== Stored items ==
··········
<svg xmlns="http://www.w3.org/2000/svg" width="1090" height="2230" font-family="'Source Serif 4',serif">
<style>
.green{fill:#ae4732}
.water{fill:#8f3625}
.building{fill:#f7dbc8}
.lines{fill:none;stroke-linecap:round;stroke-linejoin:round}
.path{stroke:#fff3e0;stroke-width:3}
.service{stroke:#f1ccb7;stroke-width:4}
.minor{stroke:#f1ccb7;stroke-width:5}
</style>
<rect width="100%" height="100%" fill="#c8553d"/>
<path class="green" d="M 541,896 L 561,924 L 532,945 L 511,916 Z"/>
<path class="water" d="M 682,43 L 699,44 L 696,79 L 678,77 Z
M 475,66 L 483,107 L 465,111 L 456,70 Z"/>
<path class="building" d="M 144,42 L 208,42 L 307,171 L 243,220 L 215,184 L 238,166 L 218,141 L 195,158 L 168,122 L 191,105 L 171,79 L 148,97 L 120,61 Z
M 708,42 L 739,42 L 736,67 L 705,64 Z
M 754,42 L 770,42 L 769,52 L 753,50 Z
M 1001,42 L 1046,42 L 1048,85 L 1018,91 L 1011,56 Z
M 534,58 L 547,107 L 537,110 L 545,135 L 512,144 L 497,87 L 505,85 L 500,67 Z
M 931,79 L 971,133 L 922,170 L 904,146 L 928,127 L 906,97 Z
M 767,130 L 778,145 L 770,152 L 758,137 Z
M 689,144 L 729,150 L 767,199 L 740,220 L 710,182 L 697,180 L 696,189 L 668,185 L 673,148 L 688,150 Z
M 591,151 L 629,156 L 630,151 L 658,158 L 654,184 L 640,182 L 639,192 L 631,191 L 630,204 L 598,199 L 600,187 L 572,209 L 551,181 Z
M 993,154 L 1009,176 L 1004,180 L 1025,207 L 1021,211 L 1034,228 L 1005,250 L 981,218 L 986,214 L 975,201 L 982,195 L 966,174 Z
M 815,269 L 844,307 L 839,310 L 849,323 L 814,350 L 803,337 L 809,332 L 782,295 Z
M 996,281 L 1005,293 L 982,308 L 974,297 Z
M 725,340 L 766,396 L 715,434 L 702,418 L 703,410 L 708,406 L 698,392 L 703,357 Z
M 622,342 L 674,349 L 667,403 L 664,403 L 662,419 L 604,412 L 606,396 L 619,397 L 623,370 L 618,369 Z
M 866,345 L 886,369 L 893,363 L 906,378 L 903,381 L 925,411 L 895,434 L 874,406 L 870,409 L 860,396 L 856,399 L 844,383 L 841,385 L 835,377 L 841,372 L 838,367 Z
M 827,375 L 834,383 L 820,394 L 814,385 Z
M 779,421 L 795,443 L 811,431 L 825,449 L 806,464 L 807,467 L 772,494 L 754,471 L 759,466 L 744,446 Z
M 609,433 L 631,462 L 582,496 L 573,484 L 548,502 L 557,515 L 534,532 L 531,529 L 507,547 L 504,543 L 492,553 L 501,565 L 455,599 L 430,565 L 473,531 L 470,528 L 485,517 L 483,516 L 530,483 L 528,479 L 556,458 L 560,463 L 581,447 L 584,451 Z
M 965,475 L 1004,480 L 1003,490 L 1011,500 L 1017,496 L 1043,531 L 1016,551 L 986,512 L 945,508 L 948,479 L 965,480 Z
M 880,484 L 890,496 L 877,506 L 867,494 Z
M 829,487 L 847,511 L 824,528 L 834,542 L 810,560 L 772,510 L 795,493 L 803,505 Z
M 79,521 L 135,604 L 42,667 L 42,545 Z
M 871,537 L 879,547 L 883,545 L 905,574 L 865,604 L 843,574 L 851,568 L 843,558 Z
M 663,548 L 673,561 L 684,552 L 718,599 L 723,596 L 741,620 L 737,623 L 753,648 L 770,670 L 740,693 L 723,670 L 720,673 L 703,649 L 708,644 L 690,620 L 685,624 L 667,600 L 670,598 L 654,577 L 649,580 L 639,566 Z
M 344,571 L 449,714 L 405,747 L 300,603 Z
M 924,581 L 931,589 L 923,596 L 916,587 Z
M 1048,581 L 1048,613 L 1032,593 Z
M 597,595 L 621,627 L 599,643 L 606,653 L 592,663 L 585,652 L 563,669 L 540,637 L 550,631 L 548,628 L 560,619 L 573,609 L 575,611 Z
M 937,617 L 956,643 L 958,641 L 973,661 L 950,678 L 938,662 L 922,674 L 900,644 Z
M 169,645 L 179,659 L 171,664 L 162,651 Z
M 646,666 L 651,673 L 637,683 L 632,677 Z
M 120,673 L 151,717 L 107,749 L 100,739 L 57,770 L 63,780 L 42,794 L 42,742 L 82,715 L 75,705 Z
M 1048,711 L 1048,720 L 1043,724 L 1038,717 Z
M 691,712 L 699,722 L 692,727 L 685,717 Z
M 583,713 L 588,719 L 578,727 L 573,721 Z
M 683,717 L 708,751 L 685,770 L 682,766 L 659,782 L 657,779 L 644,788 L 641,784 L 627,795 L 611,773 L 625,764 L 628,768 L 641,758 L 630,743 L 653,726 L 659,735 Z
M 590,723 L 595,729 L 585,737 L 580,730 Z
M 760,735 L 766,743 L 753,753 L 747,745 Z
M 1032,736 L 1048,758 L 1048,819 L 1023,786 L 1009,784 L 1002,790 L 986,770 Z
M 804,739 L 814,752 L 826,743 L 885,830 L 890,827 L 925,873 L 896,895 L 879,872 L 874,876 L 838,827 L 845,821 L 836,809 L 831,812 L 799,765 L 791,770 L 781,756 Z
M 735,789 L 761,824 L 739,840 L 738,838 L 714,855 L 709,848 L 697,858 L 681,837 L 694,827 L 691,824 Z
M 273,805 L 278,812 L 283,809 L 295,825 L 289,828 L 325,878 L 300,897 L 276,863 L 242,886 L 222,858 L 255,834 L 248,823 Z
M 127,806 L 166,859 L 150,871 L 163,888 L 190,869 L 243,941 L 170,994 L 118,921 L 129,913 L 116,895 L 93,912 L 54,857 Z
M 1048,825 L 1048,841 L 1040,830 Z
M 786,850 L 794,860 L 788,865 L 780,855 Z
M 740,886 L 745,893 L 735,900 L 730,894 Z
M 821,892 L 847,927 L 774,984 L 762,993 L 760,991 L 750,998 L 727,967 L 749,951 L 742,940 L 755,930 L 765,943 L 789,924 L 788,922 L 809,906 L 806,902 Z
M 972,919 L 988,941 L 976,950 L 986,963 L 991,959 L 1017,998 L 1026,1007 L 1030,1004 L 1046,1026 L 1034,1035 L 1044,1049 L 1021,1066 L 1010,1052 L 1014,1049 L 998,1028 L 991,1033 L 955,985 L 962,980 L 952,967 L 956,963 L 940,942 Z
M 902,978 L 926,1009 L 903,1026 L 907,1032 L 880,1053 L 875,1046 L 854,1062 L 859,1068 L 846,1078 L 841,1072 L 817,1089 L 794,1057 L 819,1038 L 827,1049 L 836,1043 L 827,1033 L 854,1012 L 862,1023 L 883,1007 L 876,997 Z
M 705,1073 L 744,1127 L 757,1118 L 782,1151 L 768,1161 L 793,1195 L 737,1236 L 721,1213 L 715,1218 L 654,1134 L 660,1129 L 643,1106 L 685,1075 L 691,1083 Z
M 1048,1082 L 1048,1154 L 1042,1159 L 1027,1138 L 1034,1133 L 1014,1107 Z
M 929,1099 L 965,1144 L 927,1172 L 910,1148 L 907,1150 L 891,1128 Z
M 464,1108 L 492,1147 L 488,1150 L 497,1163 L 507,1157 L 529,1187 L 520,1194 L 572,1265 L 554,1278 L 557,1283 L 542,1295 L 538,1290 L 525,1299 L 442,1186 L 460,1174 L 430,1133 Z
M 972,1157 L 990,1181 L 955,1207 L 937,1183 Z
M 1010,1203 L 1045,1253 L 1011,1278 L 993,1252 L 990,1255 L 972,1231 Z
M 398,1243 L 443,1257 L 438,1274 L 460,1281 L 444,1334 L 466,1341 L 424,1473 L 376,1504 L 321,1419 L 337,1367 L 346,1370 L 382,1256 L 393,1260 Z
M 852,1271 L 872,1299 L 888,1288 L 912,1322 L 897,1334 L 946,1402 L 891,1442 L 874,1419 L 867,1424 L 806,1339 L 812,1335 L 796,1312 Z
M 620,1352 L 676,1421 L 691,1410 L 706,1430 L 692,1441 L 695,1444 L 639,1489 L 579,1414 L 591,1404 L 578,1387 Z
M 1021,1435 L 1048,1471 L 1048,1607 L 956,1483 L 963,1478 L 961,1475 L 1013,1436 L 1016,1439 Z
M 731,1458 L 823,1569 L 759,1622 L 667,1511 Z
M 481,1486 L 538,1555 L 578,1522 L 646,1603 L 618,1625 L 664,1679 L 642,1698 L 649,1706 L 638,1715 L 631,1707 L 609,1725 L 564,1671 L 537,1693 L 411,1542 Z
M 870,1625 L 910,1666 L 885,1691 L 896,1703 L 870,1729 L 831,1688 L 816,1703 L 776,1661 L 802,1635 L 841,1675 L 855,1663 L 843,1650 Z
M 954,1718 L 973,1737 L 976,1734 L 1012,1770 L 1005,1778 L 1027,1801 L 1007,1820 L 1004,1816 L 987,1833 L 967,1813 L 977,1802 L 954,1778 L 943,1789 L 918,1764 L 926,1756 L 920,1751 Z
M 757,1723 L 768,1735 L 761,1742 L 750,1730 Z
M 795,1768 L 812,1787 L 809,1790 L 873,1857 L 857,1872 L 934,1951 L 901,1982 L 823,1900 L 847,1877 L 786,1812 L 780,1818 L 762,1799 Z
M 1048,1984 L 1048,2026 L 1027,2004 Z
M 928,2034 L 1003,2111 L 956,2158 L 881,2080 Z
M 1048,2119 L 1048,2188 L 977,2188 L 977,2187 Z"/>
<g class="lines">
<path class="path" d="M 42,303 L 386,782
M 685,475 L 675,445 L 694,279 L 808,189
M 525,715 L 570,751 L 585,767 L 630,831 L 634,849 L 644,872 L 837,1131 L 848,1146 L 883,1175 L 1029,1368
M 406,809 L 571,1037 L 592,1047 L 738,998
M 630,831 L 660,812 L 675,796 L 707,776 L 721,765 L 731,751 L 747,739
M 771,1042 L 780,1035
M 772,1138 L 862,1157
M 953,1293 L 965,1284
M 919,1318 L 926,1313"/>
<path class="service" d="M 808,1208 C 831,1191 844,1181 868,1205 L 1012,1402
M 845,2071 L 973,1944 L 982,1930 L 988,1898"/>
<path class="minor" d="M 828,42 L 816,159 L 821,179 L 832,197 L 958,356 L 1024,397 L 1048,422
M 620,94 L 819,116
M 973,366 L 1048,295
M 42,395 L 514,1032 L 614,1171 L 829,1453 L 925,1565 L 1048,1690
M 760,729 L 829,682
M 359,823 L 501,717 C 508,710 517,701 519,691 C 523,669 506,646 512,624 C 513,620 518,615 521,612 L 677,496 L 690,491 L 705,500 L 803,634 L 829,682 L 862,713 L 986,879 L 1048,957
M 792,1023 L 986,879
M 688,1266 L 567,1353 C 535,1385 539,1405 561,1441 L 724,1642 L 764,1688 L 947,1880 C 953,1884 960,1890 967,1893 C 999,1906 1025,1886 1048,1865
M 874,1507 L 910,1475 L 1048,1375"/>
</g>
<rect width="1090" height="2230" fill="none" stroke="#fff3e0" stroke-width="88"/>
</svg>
··········
== PROBLEM REQUIREMENTS ==
Look through the entries above and quote exactly the lines from the line with "M 1048,581 L 1048,613 L 1032,593 Z" to the line with "M 740,886 L 745,893 L 735,900 L 730,894 Z", counting both of those lines.

== RESPONSE TO THIS EXERCISE ==
M 1048,581 L 1048,613 L 1032,593 Z
M 597,595 L 621,627 L 599,643 L 606,653 L 592,663 L 585,652 L 563,669 L 540,637 L 550,631 L 548,628 L 560,619 L 573,609 L 575,611 Z
M 937,617 L 956,643 L 958,641 L 973,661 L 950,678 L 938,662 L 922,674 L 900,644 Z
M 169,645 L 179,659 L 171,664 L 162,651 Z
M 646,666 L 651,673 L 637,683 L 632,677 Z
M 120,673 L 151,717 L 107,749 L 100,739 L 57,770 L 63,780 L 42,794 L 42,742 L 82,715 L 75,705 Z
M 1048,711 L 1048,720 L 1043,724 L 1038,717 Z
M 691,712 L 699,722 L 692,727 L 685,717 Z
M 583,713 L 588,719 L 578,727 L 573,721 Z
M 683,717 L 708,751 L 685,770 L 682,766 L 659,782 L 657,779 L 644,788 L 641,784 L 627,795 L 611,773 L 625,764 L 628,768 L 641,758 L 630,743 L 653,726 L 659,735 Z
M 590,723 L 595,729 L 585,737 L 580,730 Z
M 760,735 L 766,743 L 753,753 L 747,745 Z
M 1032,736 L 1048,758 L 1048,819 L 1023,786 L 1009,784 L 1002,790 L 986,770 Z
M 804,739 L 814,752 L 826,743 L 885,830 L 890,827 L 925,873 L 896,895 L 879,872 L 874,876 L 838,827 L 845,821 L 836,809 L 831,812 L 799,765 L 791,770 L 781,756 Z
M 735,789 L 761,824 L 739,840 L 738,838 L 714,855 L 709,848 L 697,858 L 681,837 L 694,827 L 691,824 Z
M 273,805 L 278,812 L 283,809 L 295,825 L 289,828 L 325,878 L 300,897 L 276,863 L 242,886 L 222,858 L 255,834 L 248,823 Z
M 127,806 L 166,859 L 150,871 L 163,888 L 190,869 L 243,941 L 170,994 L 118,921 L 129,913 L 116,895 L 93,912 L 54,857 Z
M 1048,825 L 1048,841 L 1040,830 Z
M 786,850 L 794,860 L 788,865 L 780,855 Z
M 740,886 L 745,893 L 735,900 L 730,894 Z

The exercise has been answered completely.